[[ ENTRIES SUPPLIED, beginning ]]

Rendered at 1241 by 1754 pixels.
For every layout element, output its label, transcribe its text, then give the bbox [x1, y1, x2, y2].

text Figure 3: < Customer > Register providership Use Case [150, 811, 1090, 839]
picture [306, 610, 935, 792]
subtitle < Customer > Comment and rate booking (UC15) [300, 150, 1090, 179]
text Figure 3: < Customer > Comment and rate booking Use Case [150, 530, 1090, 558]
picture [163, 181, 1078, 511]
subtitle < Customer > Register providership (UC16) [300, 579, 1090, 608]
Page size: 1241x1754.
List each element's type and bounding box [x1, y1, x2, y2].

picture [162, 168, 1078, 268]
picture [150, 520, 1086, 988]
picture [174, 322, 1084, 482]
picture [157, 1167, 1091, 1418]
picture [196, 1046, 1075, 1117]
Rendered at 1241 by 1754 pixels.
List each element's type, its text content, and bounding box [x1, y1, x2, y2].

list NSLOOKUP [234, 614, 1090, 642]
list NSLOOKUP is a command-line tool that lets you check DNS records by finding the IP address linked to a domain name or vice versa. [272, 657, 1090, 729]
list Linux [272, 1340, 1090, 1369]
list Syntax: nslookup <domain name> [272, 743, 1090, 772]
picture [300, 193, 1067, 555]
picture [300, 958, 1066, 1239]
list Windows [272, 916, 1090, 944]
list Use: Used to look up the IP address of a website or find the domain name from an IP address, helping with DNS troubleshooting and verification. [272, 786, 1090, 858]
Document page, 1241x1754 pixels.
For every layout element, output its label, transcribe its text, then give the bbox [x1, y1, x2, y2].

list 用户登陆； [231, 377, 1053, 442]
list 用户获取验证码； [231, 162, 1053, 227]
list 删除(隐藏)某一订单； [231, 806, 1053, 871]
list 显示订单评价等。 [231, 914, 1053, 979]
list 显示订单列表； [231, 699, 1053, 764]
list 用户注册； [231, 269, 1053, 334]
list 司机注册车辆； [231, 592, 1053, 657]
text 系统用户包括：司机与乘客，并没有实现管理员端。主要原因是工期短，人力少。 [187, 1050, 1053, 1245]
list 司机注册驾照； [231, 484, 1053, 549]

[[ ENTRIES SUPPLIED, end ]]

**EXERCISE GOAL**
An exact copy of the material above is needed.

**EXERCISE OUTPUT**
Rendered at 1241 by 1754 pixels.
For every layout element, output its label, transcribe its text, then give the bbox [x1, y1, x2, y2].

text Figure 3: < Customer > Register providership Use Case [150, 811, 1090, 839]
picture [306, 610, 935, 792]
subtitle < Customer > Comment and rate booking (UC15) [300, 150, 1090, 179]
text Figure 3: < Customer > Comment and rate booking Use Case [150, 530, 1090, 558]
picture [163, 181, 1078, 511]
subtitle < Customer > Register providership (UC16) [300, 579, 1090, 608]
Page size: 1241x1754.
List each element's type and bounding box [x1, y1, x2, y2].

picture [162, 168, 1078, 268]
picture [150, 520, 1086, 988]
picture [174, 322, 1084, 482]
picture [157, 1167, 1091, 1418]
picture [196, 1046, 1075, 1117]
Rendered at 1241 by 1754 pixels.
List each element's type, its text content, and bounding box [x1, y1, x2, y2].

list NSLOOKUP [234, 614, 1090, 642]
list NSLOOKUP is a command-line tool that lets you check DNS records by finding the IP address linked to a domain name or vice versa. [272, 657, 1090, 729]
list Linux [272, 1340, 1090, 1369]
list Syntax: nslookup <domain name> [272, 743, 1090, 772]
picture [300, 193, 1067, 555]
picture [300, 958, 1066, 1239]
list Windows [272, 916, 1090, 944]
list Use: Used to look up the IP address of a website or find the domain name from an IP address, helping with DNS troubleshooting and verification. [272, 786, 1090, 858]
Document page, 1241x1754 pixels.
For every layout element, output its label, transcribe its text, then give the bbox [x1, y1, x2, y2].

list 用户登陆； [231, 377, 1053, 442]
list 用户获取验证码； [231, 162, 1053, 227]
list 删除(隐藏)某一订单； [231, 806, 1053, 871]
list 显示订单评价等。 [231, 914, 1053, 979]
list 显示订单列表； [231, 699, 1053, 764]
list 用户注册； [231, 269, 1053, 334]
list 司机注册车辆； [231, 592, 1053, 657]
text 系统用户包括：司机与乘客，并没有实现管理员端。主要原因是工期短，人力少。 [187, 1050, 1053, 1245]
list 司机注册驾照； [231, 484, 1053, 549]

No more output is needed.